Hello all, I'm new here

Im not new to cycling, but I am new to buying a decent bike. I've only ever cycled to commute to uni (a couple of miles each day) and have been using a crappy mountain bike. I went a bit crazy one day and signed up for a Leeds to Paris bike charity bike ride, and now I need a road bike to train on and to get me there!

I've been looking at a Cannondale CAAD4 r500 on ebay. I understand this is an old frame but it seems to be quite good from what others have said. What should I expect to pay for this bike? Its on £250 at the moment.

Thanks a lot


----------



## Rob3rt (2 Feb 2010)

Is it the right size for you etc is most important. Especially if your doing long distance.

Looks pretty nice condition, the wheels alone are worth about £150 new I think so only 20 mile on them should be as good as new, no idea what the other hardware is like. Do a google search to confirm about the wheels, because I'm not 100% sure.


----------



## lukesdad (2 Feb 2010)

Good frames cannondales.


----------



## JHB (2 Feb 2010)

Rob3rt said:


> Is it the right size for you etc is most important. Especially if your doing long distance.
> 
> Looks pretty nice condition, the wheels alone are worth about £150 new I think so only 20 mile on them should be as good as new, no idea what the other hardware is like. Do a google search to confirm about the wheels, because I'm not 100% sure.

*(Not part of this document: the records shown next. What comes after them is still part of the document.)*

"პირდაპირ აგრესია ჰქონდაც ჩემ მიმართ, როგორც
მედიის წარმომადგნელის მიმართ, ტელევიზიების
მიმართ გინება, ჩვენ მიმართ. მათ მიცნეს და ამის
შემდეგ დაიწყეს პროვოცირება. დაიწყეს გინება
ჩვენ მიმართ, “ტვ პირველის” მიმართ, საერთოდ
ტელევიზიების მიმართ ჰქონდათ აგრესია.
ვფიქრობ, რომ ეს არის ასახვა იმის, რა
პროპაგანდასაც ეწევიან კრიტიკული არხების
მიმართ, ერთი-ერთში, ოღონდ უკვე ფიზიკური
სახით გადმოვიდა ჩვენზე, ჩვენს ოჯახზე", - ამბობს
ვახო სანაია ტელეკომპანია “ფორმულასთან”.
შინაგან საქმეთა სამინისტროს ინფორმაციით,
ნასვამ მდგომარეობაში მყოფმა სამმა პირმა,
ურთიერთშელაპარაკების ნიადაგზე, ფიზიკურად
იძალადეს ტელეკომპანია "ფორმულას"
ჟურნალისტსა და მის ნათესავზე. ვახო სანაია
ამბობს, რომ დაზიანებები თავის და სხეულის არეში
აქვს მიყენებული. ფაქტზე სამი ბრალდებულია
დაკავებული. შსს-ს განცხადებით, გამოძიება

Well im about 5'8" with a 31/32cm inseam so going by a few size guides ive found on the internet 54cm should be alright


----------



## accountantpete (2 Feb 2010)

They are good bikes - approx 10 years old - a bit heavy but plenty stiff enough.

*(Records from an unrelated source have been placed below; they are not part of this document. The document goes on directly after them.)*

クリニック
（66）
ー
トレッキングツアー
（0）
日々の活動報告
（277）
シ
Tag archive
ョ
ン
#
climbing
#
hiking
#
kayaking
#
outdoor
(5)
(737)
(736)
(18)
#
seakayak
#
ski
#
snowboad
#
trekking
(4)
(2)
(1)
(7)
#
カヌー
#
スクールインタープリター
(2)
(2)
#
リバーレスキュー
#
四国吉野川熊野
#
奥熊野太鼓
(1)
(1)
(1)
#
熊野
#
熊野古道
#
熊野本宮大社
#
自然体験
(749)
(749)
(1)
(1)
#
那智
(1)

This means a slightly harsher ride than you might have experienced before but you soon get used to it. Worth about £300 - £350 IMHO.

52cm would be ideal but 54cm is still ok.


----------



## threebikesmcginty (2 Feb 2010)

Cannondale make lovely frames - I've still got a, now modified, CAAD2 R300 that I've had since new - mid/late 90s. The one you're looking at will be a lot better than a new £300 bike.


----------



## andyfromotley (2 Feb 2010)

size sounds about right too, can you post the e bay link?


----------



## Steve Austin (2 Feb 2010)

I would be very careful about buying a bike that old from someone on Ebay who has no selling history, and at the moment its £250, by the end of the auction it could be £1000.!


----------